Yes, tooling is a huge deal in day-to-day life. When I think about drains on my time and productivity, I've never been too setback by having to deal with a "for" loop instead of something more monadic. However, I HAVE spent days doing painful refactoring work, that could have been done in minutes with a few right-clicks in an IDE. Build tools and CI/CD pipelines, profiling and troubleshooting tools, etc etc etc.

I can't believe that any of this stuff requires defending oneself from having "sold out to The Man".




> When I think about drains on my time and productivity, I've never been too setback by having to deal with a "for" loop instead of something more monadic. However, I HAVE spent days doing painful refactoring work, that could have been done in minutes with a few right-clicks in an IDE.

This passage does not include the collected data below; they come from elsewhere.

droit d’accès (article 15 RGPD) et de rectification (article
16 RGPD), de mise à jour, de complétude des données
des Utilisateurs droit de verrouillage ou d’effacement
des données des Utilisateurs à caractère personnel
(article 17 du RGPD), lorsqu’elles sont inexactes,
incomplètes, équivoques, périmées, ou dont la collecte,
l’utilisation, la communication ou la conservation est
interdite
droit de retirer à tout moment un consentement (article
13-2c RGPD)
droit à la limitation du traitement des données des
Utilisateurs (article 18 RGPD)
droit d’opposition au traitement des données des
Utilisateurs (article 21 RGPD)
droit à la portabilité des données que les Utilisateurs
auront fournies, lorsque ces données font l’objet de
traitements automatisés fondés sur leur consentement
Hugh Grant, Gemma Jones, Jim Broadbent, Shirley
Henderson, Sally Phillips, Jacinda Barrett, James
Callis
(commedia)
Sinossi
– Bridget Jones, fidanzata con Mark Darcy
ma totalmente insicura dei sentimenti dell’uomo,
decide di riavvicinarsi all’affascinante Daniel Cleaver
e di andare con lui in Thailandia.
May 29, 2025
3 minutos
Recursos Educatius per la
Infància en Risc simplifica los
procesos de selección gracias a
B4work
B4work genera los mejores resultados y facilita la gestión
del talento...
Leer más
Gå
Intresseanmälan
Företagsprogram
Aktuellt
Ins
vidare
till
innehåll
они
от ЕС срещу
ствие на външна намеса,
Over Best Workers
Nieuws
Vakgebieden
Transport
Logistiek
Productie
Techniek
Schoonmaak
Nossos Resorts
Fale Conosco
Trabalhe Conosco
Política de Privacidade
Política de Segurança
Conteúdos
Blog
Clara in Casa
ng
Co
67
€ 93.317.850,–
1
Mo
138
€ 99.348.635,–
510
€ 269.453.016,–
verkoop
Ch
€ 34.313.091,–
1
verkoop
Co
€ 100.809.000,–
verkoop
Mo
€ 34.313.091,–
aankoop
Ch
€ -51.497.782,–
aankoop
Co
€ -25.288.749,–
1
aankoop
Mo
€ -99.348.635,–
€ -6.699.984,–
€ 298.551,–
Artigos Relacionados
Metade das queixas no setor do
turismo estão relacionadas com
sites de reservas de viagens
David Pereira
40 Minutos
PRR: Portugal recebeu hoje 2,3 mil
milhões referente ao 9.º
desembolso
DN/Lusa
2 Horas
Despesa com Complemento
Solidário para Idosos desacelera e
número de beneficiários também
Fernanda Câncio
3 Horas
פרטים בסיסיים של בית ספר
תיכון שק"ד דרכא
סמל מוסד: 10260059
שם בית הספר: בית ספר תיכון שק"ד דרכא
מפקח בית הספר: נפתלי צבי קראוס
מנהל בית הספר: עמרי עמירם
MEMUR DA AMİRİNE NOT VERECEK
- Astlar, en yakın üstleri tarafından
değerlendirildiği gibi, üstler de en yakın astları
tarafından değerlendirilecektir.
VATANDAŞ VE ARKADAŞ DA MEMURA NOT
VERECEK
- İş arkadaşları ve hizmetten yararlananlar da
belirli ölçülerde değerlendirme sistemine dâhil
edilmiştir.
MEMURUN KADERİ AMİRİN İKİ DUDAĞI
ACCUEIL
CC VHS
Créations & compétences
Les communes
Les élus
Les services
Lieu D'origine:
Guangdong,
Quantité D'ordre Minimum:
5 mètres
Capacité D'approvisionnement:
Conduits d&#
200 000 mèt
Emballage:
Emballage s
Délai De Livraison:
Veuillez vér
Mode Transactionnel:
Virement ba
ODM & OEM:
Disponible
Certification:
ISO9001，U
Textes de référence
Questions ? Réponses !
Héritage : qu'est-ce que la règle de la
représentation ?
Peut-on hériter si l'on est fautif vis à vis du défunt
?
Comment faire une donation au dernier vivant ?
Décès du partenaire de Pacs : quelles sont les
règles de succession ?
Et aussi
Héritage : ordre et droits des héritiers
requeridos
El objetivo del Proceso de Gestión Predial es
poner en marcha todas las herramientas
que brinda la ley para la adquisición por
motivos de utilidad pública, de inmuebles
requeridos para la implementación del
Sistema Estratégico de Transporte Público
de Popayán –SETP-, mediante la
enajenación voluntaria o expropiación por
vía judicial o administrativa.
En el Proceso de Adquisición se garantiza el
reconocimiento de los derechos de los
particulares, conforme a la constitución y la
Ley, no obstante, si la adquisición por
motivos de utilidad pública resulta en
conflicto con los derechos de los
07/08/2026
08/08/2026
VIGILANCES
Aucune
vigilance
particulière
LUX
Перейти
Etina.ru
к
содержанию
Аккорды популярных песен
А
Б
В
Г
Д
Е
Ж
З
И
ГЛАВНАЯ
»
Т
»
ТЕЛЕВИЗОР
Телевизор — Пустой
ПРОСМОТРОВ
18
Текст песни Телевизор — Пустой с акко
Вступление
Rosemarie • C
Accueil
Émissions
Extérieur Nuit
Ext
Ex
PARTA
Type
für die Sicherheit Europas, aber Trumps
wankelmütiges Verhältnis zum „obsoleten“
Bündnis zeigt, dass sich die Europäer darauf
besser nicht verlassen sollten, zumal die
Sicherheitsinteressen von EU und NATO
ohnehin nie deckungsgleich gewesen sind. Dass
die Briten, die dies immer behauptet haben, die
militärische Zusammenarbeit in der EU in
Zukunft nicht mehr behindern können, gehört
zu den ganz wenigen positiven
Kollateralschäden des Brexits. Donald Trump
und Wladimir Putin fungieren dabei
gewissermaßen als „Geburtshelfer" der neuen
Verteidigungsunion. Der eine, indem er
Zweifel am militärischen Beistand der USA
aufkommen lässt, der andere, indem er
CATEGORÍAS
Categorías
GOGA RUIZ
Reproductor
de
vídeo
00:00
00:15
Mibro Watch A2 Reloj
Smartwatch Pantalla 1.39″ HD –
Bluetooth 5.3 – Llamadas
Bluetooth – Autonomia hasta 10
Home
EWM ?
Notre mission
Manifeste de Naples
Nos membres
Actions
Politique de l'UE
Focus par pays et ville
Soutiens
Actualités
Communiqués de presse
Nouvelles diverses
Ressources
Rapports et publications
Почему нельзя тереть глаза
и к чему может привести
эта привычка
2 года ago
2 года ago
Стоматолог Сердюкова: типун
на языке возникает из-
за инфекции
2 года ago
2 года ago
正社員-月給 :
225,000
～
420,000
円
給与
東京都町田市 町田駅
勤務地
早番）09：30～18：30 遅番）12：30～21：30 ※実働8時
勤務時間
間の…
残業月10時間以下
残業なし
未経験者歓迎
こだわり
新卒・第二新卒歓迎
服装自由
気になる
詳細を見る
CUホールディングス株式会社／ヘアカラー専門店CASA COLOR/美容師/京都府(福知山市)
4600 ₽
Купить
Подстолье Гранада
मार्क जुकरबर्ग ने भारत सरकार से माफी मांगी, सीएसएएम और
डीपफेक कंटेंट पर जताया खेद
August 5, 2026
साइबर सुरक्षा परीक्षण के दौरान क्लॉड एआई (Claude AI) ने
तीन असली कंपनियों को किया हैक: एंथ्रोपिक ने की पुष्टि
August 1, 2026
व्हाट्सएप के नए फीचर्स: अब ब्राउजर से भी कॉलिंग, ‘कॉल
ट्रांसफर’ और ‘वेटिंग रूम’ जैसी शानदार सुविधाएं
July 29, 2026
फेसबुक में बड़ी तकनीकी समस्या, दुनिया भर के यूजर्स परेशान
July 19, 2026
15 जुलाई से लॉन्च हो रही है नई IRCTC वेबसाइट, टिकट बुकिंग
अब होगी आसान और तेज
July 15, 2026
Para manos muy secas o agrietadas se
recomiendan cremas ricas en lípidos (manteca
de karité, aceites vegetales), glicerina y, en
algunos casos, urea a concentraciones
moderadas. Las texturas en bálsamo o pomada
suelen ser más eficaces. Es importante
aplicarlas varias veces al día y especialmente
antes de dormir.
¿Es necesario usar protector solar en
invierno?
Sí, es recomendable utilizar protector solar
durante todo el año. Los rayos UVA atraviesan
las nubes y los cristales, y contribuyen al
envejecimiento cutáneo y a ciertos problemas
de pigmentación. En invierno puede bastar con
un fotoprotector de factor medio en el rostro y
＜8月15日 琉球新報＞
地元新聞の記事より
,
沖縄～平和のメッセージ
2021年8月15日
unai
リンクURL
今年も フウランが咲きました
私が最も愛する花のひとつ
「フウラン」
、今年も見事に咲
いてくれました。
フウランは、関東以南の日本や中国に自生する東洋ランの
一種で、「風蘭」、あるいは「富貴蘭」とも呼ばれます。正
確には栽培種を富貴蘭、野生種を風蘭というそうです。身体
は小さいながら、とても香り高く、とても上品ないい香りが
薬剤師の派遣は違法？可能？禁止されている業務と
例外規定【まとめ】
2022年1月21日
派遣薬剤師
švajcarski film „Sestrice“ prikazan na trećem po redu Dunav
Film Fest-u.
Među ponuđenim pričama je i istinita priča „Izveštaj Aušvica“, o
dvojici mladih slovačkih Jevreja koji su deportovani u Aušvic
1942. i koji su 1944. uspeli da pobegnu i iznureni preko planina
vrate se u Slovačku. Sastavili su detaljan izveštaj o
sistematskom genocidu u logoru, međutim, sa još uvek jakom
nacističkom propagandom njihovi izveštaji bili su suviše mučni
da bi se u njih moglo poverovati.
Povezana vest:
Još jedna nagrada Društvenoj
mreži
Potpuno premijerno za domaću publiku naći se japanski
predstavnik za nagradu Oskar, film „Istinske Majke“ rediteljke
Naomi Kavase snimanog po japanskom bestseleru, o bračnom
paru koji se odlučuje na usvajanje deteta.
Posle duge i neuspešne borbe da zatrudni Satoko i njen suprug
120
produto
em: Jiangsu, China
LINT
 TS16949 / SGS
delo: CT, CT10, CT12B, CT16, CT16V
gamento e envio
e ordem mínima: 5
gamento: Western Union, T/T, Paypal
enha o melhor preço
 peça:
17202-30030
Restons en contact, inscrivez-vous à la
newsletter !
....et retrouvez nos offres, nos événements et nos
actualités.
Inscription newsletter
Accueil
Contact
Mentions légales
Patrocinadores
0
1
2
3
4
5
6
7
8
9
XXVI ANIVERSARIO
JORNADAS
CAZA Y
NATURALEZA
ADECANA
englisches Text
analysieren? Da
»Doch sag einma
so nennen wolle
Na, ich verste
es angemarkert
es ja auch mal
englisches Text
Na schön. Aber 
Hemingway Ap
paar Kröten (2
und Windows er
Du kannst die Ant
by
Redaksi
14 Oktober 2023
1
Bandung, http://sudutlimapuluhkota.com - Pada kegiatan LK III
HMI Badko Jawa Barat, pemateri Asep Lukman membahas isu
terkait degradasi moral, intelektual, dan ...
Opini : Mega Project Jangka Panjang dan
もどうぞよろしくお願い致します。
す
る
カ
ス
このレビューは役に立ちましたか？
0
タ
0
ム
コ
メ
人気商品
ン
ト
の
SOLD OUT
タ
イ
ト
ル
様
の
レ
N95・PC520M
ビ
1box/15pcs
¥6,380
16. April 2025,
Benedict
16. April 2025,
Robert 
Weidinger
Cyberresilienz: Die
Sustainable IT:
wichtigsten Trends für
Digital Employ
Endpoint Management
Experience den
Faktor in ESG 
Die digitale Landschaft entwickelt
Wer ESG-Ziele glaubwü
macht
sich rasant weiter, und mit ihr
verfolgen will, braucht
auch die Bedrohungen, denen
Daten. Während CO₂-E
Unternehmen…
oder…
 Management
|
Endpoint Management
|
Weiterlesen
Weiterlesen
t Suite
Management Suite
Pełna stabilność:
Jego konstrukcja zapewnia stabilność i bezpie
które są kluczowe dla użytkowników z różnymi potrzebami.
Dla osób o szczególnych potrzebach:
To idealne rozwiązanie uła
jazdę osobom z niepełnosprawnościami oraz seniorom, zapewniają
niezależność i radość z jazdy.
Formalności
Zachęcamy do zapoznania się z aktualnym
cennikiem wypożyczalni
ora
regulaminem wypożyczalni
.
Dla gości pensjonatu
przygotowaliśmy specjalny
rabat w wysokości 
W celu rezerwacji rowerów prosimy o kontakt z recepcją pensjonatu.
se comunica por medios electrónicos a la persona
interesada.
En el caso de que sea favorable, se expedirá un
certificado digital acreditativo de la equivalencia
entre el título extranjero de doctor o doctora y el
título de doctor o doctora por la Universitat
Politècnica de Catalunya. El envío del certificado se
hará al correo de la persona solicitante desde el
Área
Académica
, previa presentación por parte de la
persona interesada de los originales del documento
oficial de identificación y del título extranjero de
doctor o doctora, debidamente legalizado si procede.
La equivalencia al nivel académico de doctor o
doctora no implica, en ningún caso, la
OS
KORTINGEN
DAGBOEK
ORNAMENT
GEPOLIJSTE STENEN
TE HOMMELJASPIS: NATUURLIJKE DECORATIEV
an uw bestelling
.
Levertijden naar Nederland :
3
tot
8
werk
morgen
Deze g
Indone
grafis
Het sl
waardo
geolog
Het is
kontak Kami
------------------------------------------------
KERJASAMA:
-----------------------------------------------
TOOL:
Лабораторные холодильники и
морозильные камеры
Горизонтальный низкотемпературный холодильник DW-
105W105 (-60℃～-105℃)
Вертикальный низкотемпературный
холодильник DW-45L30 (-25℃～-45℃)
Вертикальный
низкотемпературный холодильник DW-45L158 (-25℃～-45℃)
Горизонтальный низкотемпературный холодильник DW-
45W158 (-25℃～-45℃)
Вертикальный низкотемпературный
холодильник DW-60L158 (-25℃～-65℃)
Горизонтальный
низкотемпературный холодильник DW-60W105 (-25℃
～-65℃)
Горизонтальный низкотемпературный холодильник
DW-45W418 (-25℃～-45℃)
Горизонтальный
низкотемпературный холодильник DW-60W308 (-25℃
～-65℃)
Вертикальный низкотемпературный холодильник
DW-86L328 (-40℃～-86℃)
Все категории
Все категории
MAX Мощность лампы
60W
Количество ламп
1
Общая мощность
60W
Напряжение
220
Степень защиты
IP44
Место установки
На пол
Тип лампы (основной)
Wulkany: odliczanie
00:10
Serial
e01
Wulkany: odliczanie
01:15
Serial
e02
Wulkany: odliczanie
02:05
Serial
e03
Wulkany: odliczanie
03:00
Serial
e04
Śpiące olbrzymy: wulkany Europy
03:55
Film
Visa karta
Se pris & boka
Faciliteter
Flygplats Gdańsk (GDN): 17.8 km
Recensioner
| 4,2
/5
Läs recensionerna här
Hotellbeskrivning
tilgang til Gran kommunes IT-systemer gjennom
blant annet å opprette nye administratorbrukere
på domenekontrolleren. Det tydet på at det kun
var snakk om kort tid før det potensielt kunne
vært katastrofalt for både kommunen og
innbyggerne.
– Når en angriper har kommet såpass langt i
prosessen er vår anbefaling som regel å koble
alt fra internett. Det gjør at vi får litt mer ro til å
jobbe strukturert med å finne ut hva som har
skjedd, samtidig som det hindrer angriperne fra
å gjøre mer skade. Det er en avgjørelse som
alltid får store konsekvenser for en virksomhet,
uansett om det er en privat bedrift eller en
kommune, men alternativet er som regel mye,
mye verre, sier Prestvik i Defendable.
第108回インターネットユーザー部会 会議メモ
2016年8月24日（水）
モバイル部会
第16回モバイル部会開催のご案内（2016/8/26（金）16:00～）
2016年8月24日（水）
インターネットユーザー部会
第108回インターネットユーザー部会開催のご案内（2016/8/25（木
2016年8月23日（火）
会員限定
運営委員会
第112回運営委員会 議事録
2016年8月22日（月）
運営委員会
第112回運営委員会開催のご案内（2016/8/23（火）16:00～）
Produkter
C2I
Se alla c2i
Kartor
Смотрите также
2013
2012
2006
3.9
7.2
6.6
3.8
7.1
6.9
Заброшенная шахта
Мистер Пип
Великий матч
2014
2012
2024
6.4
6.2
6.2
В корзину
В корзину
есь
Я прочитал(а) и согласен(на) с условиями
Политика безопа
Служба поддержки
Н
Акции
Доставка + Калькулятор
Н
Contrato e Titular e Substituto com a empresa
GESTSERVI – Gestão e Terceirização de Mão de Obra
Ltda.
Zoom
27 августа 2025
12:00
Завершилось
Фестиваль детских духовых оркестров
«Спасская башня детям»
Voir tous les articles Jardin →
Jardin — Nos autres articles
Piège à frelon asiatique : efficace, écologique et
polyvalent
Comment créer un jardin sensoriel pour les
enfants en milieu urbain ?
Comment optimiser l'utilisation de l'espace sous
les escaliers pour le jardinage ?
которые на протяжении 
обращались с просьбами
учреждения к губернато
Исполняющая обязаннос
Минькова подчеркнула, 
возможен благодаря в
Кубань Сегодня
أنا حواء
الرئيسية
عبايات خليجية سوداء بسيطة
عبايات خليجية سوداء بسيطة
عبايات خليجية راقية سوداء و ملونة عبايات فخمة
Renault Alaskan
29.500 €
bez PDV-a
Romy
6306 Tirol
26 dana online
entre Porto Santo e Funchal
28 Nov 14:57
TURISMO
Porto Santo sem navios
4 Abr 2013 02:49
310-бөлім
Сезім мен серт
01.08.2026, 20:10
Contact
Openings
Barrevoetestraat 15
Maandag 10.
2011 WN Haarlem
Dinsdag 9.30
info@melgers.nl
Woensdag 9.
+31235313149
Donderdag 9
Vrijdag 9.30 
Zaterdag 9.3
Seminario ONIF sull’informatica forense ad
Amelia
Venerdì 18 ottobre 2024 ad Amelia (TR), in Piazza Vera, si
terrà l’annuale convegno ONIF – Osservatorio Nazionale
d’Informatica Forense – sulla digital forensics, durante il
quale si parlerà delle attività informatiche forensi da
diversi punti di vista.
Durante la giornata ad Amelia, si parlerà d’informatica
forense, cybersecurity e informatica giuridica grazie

I think your examples betray your inexperience with what you're criticizing. A for loop isn't somehow corresponding to "something monadic" and safe refactoring (actual refactoring, not just renaming things, though that's obviously trivial as well) is extremely easy to do and produces great results in languages like Haskell, OCaml, etc.. Primarily this is because moving grouped things is nowhere near as sensitive as in a language like Java or the like.

But yeah, you can right-click rename all day, for sure... Never mind that other languages can let you safely re-architect the very bones of the solution with almost zero fear of coming out on the other side in failure.

Java has great tools, but let's not bring up refactoring as a real strength. It's kid's level stuff in comparison to languages that allow you to do that and more without tooling.

Haskell et al. have crap tooling and that has real consequences, but refactoring isn't one of the casualties at all. They're still better at refactoring, re-architecting and repurposing than any of the big name languages.

At least bring up debugging, system interaction or something.